“’You don’t have to be a runner,’ I say to them. ‘When you’re about to make an important decision about your own life or someone else’s, a decision that might change your life forever, before things escalate, go for a run.’”

Dustin Martin, a young Diné (Navajo) runner and educator, travels with other indigenous twenty-somethings all summer long to conduct running camps in Indian Country. Through the organization he leads, Wings of America, Dustin counsels youth on Reservations where the rates of suicide and violence are astronomical. He preaches running as a traditional antidote and as an essential part of what it once meant to be indigenous.

Dustin also traveled with me two summers ago to the Kalahari Desert, the ancestral home of the San Bushman tribe. Once proud persistence hunters (chasing animals to exhaustion), the San were forcibly relocated from their homes in 1998 after minerals were discovered under the Kalahari. Dustin was aghast as he witnessed a repetition of what happened to Native Americans 150 years ago.

We were there to participate in perhaps the last San persistence hunt – and, at their request, to film it as part of a larger feature-length film entitled 3100: Run and Become, which is being released in August in the following cities.

 

8/17-8/23:      Santa Fe

8/24-8/30:      Albuquerque

8/31-9/6:        Scottsdale, Sedona, Flagstaff

9/7-9/13:        Seattle, Portland, Bend, Eugene

9/11-9/13:      Boulder

9/14-9/20:      Denver.

The film came together in an exceptional way.

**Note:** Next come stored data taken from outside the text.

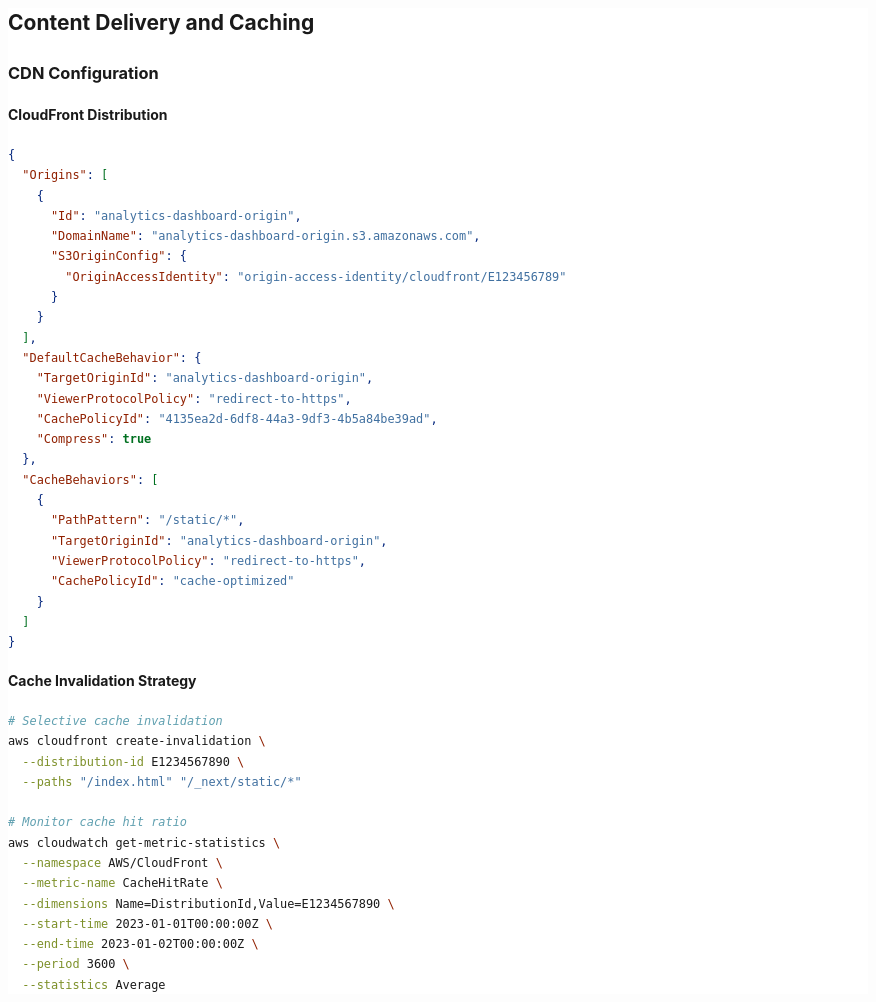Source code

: ## Content Delivery and Caching

### CDN Configuration

#### CloudFront Distribution

```json
{
  "Origins": [
    {
      "Id": "analytics-dashboard-origin",
      "DomainName": "analytics-dashboard-origin.s3.amazonaws.com",
      "S3OriginConfig": {
        "OriginAccessIdentity": "origin-access-identity/cloudfront/E123456789"
      }
    }
  ],
  "DefaultCacheBehavior": {
    "TargetOriginId": "analytics-dashboard-origin",
    "ViewerProtocolPolicy": "redirect-to-https",
    "CachePolicyId": "4135ea2d-6df8-44a3-9df3-4b5a84be39ad",
    "Compress": true
  },
  "CacheBehaviors": [
    {
      "PathPattern": "/static/*",
      "TargetOriginId": "analytics-dashboard-origin",
      "ViewerProtocolPolicy": "redirect-to-https",
      "CachePolicyId": "cache-optimized"
    }
  ]
}
```

#### Cache Invalidation Strategy

```bash
# Selective cache invalidation
aws cloudfront create-invalidation \
  --distribution-id E1234567890 \
  --paths "/index.html" "/_next/static/*"

# Monitor cache hit ratio
aws cloudwatch get-metric-statistics \
  --namespace AWS/CloudFront \
  --metric-name CacheHitRate \
  --dimensions Name=DistributionId,Value=E1234567890 \
  --start-time 2023-01-01T00:00:00Z \
  --end-time 2023-01-02T00:00:00Z \
  --period 3600 \
  --statistics Average
```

Focusing on the world’s longest official running race, the Self-Transcendence 3100 Mile Race (60+ miles a day for 52 days), the movie interweaves narratives that illustrate how and why humans can and do run such distances. We travel from the Kalahari to Mount Hiei (the home of the 1000 day monks) and to Dustin’s own homeland, the Navajo Nation, where Wings of American Board Member and champion ultra-runner Shaun Martin is working to revive running as a form of medicine.

“This film shows how every great a runner can become when he transcends his limits. Running is a school for life and shows how to become a better human being.” Tegla Loroupe

“You get up and run every morning as the sun is rising because you run to celebrate life. You run because it is a form of prayer. You're speaking to Mother Earth with your feet. You're breathing in Father Sky. You're telling them, you're asking them for blessings. You're showing them that you're willing to work for that prayer for those blessings.” Shaun Martin

We hope you can join us in this journey to share with the world the spirituality of transcendence and ancestral wisdom inherent in running. Run and Become.